Our project looks primarily at the mobilisation of the French empire and the widespread unrest this mobilisation engendered, with a comparative examination of the German colonial experience. These rebellions, which are numerous beyond count if we are willing to include every small-scale, localised period of violence, erupted for a number of reasons. In North and West Africa local populations typically rose up in protest against the French recruitment of Africans into military service (at times against their will, a bitter parallel with the slave trade). Some of this discontent travelled east along the traditional pilgrimage route to Mecca, eventually leading to sympathetic anti-colonial/pan-Islamic uprisings in the Sudan. The stripping of colonial garrisons to feed the maelstrom on the Western Front created opportunities for many colonial populations to press their political objectives by force of arms. In South East Asia, for example, numerous movements sprung up demanding better treatment by French colonial authorities, and in some cases outright independence. By war’s end every corner of the French empire had been touched by some form of unrest, a fact which brings into sharp relief the truly global nature of the First World War.
Our project will consist of four main parts: a monograph by the PI describing and analysing these rebellions in their historical context, and three jointly-authored articles. Each of these articles will be written by the PI and an established scholar of imperial/global history. Together we will examine important issues around colonial rebellion and mobilisation.
Dr Jonathan Krause is a Research Fellow with the Globalising and Localising the Great War project from 1 December 2015 until 30 September 2017, working on the AHRC funded research project ‘Rebellion and Mobilisation in French and German Colonies, 1914-1918′. As PI of the project, Jonathan will be working with Co-I Dr Jan-Georg Deutsch (University of Oxford), and researchers Julie d’Andurain (Université Paris-Sorbonne) and Richard Fogarty (State University New York, Albany).

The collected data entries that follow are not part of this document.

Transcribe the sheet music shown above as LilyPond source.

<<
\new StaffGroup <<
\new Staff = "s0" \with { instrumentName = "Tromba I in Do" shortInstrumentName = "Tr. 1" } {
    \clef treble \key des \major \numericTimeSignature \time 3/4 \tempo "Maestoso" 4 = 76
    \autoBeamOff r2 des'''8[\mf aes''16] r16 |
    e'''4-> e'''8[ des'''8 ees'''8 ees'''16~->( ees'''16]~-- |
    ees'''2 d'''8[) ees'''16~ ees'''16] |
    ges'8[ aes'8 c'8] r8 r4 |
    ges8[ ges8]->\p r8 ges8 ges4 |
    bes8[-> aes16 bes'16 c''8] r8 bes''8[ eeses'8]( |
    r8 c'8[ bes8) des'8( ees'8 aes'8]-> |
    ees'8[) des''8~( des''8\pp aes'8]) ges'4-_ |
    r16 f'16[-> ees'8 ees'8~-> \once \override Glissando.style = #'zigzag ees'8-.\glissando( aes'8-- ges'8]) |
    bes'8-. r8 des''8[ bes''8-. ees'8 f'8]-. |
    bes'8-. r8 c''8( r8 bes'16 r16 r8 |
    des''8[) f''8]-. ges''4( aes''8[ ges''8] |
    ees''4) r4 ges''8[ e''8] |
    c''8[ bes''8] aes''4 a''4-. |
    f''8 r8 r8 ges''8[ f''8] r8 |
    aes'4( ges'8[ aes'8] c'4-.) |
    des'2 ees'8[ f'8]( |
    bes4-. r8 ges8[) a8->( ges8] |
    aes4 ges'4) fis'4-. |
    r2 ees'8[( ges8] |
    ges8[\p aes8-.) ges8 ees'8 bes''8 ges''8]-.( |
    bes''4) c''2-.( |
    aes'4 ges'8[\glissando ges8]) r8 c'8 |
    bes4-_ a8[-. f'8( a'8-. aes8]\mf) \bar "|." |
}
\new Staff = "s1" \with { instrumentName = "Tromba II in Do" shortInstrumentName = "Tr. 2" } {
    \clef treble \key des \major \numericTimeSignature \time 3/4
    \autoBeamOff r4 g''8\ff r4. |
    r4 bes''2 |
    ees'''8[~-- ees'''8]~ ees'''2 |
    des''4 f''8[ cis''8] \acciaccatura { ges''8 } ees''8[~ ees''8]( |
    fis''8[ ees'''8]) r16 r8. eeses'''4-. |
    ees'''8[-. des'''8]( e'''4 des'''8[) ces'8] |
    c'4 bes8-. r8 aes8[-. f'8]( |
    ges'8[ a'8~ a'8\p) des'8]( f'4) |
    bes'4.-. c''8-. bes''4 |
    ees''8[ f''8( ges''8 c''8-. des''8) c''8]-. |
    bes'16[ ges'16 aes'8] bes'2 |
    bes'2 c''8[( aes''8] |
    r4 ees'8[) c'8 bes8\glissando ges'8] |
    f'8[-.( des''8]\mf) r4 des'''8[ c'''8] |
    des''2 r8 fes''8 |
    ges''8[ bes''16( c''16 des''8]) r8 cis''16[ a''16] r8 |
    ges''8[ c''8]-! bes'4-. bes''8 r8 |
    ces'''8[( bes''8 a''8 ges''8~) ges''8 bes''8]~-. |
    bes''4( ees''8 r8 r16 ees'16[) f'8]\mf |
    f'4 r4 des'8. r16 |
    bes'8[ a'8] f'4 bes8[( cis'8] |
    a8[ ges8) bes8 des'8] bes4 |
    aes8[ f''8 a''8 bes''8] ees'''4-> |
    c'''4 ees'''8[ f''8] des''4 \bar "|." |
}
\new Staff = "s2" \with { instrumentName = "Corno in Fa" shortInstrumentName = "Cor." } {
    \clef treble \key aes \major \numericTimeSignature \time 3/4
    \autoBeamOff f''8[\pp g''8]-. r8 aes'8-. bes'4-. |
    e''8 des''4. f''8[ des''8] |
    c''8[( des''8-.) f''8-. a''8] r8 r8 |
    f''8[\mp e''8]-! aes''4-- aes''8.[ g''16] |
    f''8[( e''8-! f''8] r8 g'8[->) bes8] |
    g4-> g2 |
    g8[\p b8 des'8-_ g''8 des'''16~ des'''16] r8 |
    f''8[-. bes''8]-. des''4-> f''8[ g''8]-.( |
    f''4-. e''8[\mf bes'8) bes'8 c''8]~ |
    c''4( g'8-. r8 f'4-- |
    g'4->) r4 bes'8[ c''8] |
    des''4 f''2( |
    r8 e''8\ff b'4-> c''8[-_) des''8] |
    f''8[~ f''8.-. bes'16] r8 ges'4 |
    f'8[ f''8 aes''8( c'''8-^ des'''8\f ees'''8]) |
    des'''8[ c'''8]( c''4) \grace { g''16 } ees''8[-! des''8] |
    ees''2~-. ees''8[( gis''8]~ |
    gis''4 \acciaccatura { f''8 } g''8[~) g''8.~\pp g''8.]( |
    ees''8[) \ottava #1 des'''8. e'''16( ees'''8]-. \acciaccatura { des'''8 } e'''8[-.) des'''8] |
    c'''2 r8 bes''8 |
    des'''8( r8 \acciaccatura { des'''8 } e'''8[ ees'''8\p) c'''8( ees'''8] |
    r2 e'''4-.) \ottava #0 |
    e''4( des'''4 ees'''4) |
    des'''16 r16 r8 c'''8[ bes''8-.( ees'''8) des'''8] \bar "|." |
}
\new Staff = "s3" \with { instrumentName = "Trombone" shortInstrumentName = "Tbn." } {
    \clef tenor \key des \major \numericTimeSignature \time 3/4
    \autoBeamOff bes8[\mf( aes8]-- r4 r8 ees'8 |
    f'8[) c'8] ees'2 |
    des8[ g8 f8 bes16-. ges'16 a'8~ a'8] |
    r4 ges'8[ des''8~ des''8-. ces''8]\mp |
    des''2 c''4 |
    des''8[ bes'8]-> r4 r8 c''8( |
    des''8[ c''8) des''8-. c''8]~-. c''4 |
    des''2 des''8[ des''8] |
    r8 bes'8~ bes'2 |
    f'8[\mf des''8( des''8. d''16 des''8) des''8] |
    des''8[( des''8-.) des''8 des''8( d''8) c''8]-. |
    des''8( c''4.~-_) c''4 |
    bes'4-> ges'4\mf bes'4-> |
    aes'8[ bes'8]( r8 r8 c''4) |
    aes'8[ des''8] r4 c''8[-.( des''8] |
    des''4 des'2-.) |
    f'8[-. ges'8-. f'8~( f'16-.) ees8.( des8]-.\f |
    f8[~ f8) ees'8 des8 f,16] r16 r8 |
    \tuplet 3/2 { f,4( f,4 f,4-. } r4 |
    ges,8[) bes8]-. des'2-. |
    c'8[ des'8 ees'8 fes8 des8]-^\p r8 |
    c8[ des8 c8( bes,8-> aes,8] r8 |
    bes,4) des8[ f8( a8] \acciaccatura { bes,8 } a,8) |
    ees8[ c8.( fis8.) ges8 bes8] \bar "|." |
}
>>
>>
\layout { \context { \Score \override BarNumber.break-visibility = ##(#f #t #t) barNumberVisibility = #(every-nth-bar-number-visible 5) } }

Co-I and researcher profiles:
Richard Fogarty, Associate Professor at the University at Albany, State University of New York, will contribute to an article on the mentality and self-identification of Muslim colonial subjects at home, in the French army, in German prisoner of war camps, and in forced servitude in the Ottoman army. This article research will shed light on how colonised populations self-identified, especially with regard to Islam, and how Europeans and others understood Muslim identity and sought to instrumentalise it for their own purposes. This article will help shed light on the role of Islam in encouraging or discouraging colonial populations to reject aspects of French colonialism. Fogarty will also complete a monograph of Muslim POWs during the course of the project.
Julie d’Andurain, Associate Professor at the Université Paris-Sorbonne, will contribute to an article that will examine the terminology used by French colonial authorities when discussing unrest. French colonial officials often referred to rebels as ‘pirates’, brigands whose only interest was lawlessness, or explained the discord by race or religion (typically Islam). In these instances they undermined their ability to empathise with the grievances being raised by local populations. This article will help us understand how French colonial officials understood colonial populations, their desires, hopes, and grievances.
Jan-Georg Deutsch, Senior Lecturer at Oxford University, will contribute to an article on the mobilisation of German colonies in East and South Africa. Like much of the French empire, Germany’s colonies were still relatively new. Subject to a blockade, and maintaining relatively small colonial holdings, Germany had a very different relationship with its colonies. Rather than extracting human resources from them, Germany preferred to use them as bases from which to launch extensive military campaigns with indigenous troops. This article will provide a necessary counter-point to our work on the French empire and further extends our comparative approach.